There was no round-the-clock forecast of GH38, because no one knew it was coming. It crept up the East Coast well off-shore, unseen and unpredicted. Seventy-three years ago there weren't satellite pictures and up-to-the minute reports of where the storm was headed. The Weather Bureau relied on reports from ships at sea and the transmission of news to the weather service took hours, almost days, to reach the public. When the deadly storm made landfall, shoreline residents were at home or at the beach, totally unprepared. Some foolhardy souls even went out in boats or walked on the beach. Prevailing wisdom was that hurricanes didn't come to New England. There is no chance of a tragedy of that scale today.

For three days newscasters, some in shirtsleeves on the coastline, have been predicting the storm. It's easy to understand the attraction of so much hype. It's a relief to have something to focus on besides grim job reports and the unending hunt for Muammar Gaddafi. In the last five years since I wrote The Great Hurricane: 1938, hurricane season always puts me on alert. Yet not one of the storms that has mesmerized the media has come ashore as viciously as GH38. Maybe Irene will follow its predicted course into New York City and Connecticut, and a category three or four hurricane would no doubt cause injury, perhaps death, and costly damage. But its toll won't be an unprecedented tragedy. It won't be like 1938. This time every twitch and change in air current are instantaneously broadcast to the public. The population that lies in the storm's coming path is on alert and ready. Evacuations are underway.

I experienced a hurricane in 1991 and I well remember the excitement. I was in Nantucket when one of my neighbors, a friend from New Jersey, called to tell me that she was taking her daughter into their cellar when the storm hit. She wanted me to know where they had gone if -- well -- the worst happened. I asked a friend of mine from North Carolina who had experience with hurricanes what I should do to prepare. She told me in her southern drawl that her son Bubba had gone to the liquor store to lay in some gin and she had a ham in the oven. She'd inventoried her candles and was getting ready to party when the big storm hit. I decided right then and there that when the apocalypse comes, I want to be with the southerners.

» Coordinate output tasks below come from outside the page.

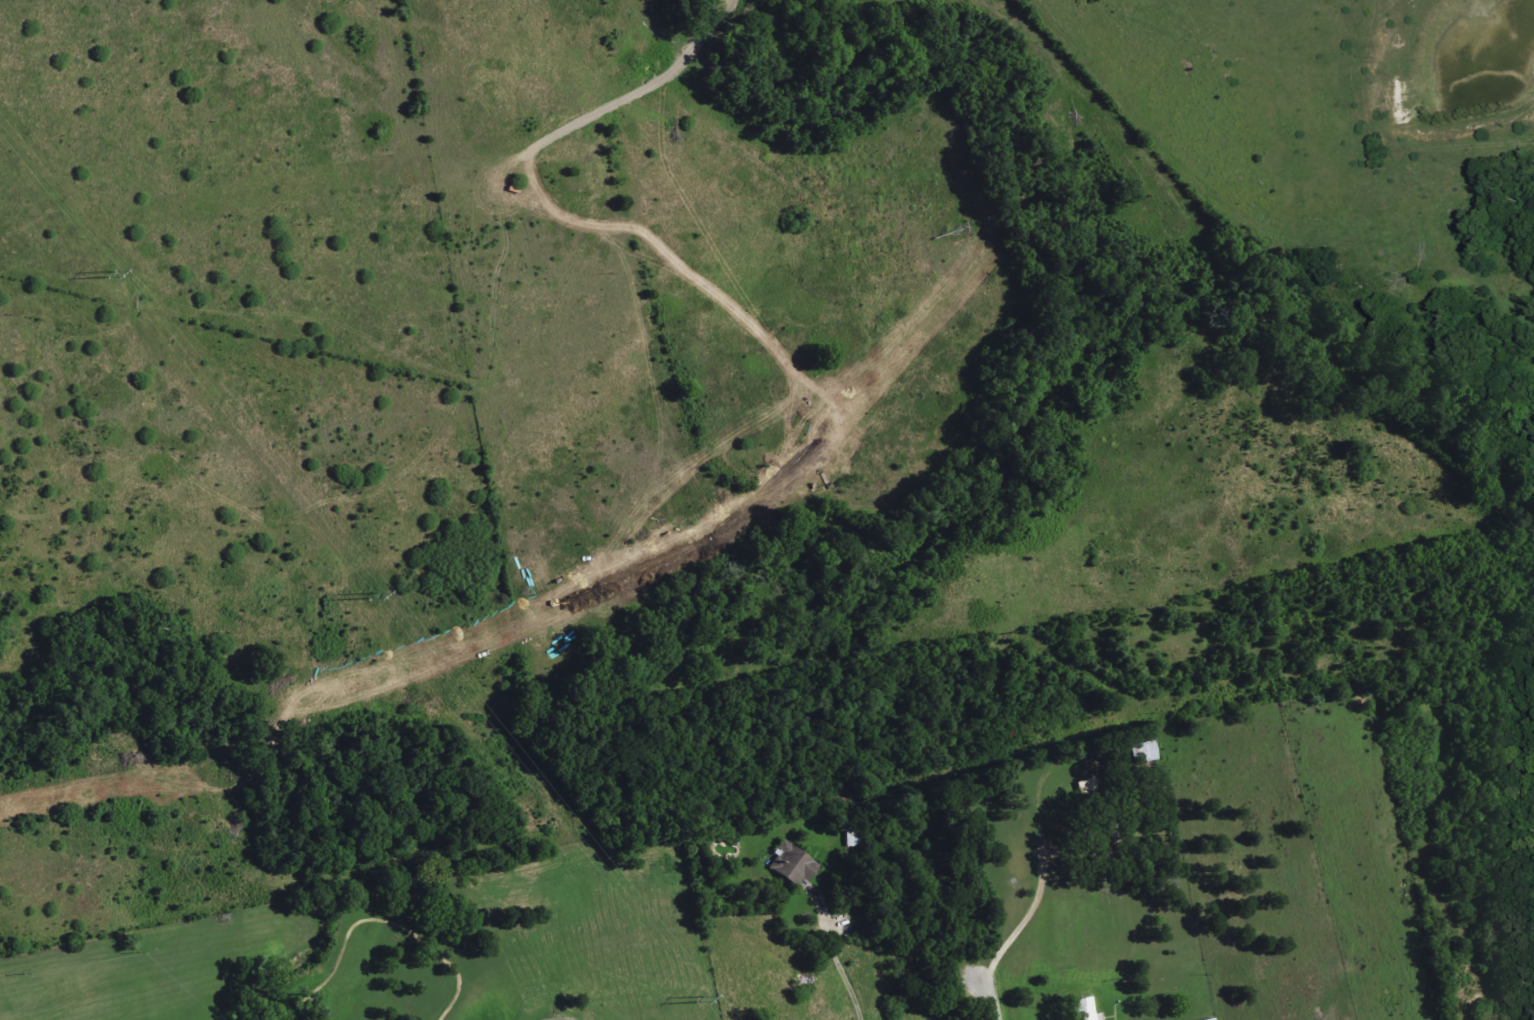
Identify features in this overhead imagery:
power tower: (113, 274)
power tower: (374, 595)
building: (792, 864)
road: (1045, 867)
road: (846, 978)
power tower: (705, 1003)
building: (1086, 1010)
building: (1210, 1019)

Irene may hit the south first this time, and I don't want to make light of its real risks and threat of tragedy. A hurricane can be hellish and deadly, I learned listening to survivors' stories. Its devastation came to my attention again in my upcoming biography of the Standard oil heiress, Millicent Rogers. Her family's grand estate, modeled on an Italian palazzo, was washed out by GH38.

We all watched the deadly specter of Katrina, which was well forecast.

In 1938 the scope of the disaster that hit New England was overshadowed by world events. Hitler marched into Czechoslovakia and stole the headlines. With only sketchy media coverage, the rest of the country didn't know how deadly the storm had been. It wasn't like Katrina, which every American experienced vicariously on some level. There is no chance of that with Irene. If it hits New York, the world will know. We know already. If it goes out to sea, we'll know that too. There'll be plenty of time to refocus on job reports.

Cherie Burns is the author of The Great Hurricane: 1938. Her upcoming book, Searching for Beauty--the Life of Millicent Rogers will be published September 13.